Soc. 31 oct. 2012, FS-P+B, n° 11-21.734

Lorsque le salarié, qui a conclu un contrat de professionnalisation, a été définitivement exclu du seul organisme capable de dispenser une formation spécifique, l’impossibilité dans laquelle se trouve l’employeur de lui trouver une autre formation ne caractérise pas un cas de force majeure le libérant de ses obligations.

Le contrat de professionnalisation, selon les besoins de la formation dont le salarié bénéficie, est un contrat à durée indéterminée ou à durée déterminée (C. trav., art. L. 6325-5). Dans ce dernier cas, il eût été cohérent que ce contrat, conclu en application de l’article L. 1242-3 du code du travail, soit considéré comme un contrat à durée déterminée spécial et se voie, de ce fait, appliquer le régime juridique correspondant dans la mesure où celui-ci ne s’avère pas incompatible avec les objectifs visés par l’article L. 6325-1 du code du travail. Or, la Cour de cassation avait soumis le contrat de qualification aux dispositions de l’article L. 1243-1 du code du travail, lequel limite les causes de rupture avant terme du contrat à durée déterminée qui ne peut alors intervenir, à défaut d’accord des parties, qu’en cas de faute grave ou de force majeure. Le contrat de professionnalisation et le contrat de qualification, qu’il remplace, ayant des finalités et construits sur des obligations identiques, l’extension de cette solution était envisageable. C’est ce que vient confirmer le présent arrêt.

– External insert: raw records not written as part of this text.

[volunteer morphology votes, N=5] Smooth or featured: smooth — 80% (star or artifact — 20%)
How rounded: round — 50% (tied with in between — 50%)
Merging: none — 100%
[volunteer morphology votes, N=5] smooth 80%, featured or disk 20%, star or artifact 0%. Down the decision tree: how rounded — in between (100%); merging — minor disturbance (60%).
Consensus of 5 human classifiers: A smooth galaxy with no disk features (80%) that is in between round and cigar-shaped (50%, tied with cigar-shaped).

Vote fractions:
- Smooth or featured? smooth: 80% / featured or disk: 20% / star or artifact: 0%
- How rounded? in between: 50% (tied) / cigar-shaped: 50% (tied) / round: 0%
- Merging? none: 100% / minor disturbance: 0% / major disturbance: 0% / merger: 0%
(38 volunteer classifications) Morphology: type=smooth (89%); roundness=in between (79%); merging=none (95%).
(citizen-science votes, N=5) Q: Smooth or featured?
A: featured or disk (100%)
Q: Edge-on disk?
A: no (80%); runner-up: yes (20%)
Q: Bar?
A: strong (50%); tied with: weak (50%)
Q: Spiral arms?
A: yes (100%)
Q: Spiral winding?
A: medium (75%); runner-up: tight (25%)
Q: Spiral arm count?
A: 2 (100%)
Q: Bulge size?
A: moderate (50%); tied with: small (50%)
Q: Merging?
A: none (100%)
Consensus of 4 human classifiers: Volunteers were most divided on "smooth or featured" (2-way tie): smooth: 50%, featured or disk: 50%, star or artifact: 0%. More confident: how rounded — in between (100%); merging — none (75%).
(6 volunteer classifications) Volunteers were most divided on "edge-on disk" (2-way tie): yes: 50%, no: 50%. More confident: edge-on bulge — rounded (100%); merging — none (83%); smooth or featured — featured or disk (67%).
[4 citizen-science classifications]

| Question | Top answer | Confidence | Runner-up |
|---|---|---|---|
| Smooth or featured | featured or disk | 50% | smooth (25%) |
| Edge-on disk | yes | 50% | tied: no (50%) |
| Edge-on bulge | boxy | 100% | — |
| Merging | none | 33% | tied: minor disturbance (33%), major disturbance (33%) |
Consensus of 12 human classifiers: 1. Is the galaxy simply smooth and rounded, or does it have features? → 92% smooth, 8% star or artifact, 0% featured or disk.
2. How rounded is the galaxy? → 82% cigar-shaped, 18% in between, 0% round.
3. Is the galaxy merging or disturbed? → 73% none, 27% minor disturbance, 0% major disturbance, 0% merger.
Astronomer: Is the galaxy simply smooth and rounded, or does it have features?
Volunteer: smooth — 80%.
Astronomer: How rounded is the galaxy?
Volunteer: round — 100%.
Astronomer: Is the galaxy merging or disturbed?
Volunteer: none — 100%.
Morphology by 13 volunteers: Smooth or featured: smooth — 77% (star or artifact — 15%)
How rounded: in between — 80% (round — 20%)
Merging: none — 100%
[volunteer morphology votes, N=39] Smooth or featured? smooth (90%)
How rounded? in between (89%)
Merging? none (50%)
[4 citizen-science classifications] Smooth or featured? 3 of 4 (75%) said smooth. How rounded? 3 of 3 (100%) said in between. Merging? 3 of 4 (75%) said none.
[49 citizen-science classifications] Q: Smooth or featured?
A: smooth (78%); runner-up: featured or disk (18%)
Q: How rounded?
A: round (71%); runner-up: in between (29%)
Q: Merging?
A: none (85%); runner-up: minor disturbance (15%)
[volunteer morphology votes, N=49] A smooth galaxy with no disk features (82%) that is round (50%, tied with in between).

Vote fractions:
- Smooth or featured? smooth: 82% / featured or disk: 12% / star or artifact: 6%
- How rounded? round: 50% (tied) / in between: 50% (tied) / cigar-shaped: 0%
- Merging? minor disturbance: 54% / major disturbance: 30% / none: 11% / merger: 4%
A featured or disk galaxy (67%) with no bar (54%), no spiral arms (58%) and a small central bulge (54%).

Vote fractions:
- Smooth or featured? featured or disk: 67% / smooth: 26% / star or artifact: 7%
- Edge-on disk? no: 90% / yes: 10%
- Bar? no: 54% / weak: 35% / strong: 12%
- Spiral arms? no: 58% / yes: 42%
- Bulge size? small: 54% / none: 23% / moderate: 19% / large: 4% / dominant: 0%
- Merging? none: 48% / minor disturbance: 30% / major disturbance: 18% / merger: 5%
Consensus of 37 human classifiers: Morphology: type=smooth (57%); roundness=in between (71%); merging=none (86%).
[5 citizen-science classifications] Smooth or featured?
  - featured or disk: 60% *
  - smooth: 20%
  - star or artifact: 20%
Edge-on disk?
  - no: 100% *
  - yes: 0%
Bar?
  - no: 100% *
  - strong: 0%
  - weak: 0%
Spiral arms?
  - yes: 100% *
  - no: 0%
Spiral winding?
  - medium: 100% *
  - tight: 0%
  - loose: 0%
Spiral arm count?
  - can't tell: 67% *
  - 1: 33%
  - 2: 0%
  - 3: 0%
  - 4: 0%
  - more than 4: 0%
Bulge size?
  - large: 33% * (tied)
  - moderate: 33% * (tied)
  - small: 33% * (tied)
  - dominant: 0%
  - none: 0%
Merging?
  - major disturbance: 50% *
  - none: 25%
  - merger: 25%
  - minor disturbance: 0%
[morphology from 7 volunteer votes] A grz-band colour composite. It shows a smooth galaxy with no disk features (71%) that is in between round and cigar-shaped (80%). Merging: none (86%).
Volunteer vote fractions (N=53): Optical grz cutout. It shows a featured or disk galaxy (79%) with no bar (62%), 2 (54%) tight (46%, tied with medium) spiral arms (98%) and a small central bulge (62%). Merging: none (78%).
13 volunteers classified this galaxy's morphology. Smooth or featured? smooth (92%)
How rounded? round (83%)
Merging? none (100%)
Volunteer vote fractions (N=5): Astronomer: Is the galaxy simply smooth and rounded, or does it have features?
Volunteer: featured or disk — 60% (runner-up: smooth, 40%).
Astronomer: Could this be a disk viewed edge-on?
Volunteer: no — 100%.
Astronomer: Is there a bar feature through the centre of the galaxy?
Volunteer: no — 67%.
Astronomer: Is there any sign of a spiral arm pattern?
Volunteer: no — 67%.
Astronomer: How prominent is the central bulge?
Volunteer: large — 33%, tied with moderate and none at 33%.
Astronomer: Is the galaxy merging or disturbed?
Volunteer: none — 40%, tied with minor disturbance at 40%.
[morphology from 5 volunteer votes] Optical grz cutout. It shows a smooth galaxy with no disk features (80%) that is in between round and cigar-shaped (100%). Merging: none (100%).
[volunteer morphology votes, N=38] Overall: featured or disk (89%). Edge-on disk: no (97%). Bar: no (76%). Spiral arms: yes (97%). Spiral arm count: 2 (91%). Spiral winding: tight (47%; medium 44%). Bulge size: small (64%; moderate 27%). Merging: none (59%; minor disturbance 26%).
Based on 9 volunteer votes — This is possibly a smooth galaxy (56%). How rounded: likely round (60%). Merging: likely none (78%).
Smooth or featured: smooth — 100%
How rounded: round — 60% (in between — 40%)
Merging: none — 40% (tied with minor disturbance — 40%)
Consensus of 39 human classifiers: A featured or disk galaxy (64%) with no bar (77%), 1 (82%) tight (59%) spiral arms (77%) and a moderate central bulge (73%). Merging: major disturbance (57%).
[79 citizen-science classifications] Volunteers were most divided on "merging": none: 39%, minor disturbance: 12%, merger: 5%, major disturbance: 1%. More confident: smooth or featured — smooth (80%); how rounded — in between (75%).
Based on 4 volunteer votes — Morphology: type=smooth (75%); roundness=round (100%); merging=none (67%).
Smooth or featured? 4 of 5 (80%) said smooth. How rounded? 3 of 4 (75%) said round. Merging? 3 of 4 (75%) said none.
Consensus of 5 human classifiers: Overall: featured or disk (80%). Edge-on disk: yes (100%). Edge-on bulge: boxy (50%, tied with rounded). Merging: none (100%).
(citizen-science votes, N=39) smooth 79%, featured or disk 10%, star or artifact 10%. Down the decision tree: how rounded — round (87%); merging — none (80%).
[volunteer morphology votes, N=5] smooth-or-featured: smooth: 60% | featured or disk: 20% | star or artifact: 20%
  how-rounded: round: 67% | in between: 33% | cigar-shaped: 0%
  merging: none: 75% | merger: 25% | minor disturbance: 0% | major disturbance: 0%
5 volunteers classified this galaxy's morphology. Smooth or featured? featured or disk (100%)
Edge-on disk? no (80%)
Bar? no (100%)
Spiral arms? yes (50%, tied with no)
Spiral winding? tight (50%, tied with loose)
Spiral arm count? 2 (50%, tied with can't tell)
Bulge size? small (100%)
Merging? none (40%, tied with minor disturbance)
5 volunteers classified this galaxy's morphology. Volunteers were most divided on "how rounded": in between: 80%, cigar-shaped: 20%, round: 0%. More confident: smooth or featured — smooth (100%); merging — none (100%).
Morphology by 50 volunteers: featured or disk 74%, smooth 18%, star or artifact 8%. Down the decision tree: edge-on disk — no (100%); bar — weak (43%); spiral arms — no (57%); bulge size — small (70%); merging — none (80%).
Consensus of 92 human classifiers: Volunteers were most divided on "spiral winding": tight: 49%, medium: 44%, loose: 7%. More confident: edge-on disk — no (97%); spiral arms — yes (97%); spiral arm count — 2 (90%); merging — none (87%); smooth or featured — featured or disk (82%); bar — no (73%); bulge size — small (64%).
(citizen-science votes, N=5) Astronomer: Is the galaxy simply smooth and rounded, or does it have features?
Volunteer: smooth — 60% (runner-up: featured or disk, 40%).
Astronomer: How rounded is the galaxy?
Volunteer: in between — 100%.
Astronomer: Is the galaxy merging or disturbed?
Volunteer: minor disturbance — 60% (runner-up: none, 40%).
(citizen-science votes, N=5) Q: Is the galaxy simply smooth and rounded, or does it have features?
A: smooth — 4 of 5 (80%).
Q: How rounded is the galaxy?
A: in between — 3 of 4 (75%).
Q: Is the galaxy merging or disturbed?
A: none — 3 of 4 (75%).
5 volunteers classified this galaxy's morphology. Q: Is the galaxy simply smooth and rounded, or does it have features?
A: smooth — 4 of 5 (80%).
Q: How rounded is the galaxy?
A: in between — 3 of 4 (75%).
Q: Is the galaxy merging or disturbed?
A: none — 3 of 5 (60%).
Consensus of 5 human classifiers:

En l’espèce, il était plus particulièrement question d’apprécier les éléments permettant d’autoriser la rupture unilatérale et anticipée du contrat de professionnalisation à durée déterminée. Si la Cour de cassation approuve les juges du fond d’avoir considéré que l’exclusion du salarié du seul organisme dispensant la formation spécifique faisant l’objet du contrat mettait l’employeur dans l’impossibilité de trouver une autre formation, elle refuse, malgré tout, de considérer que cette exclusion, et l’impossibilité subséquente, caractérise un cas de force majeure. La Cour transpose, là encore, la vision particulièrement restrictive qu’elle a de la force majeure concernant la mise en œuvre l’article L. 1243-1 du code du travail. S’agissant du contrat à durée déterminée de droit commun, elle refuse, en effet, que le décès accidentel de l’employeur, l’arrêt de la production d’une série télévisée à la suite du décès de l’acteur principal ou la suppression d’une autorisation précaire et révocable d’exploitation constituent des cas de force majeure. Elle refusa, d’ailleurs, que l’échec aux épreuves du diplôme préparé par un salarié, pourtant nécessaire à la poursuite du contrat de qualification qu’il avait conclu, caractérise un cas de force majeure.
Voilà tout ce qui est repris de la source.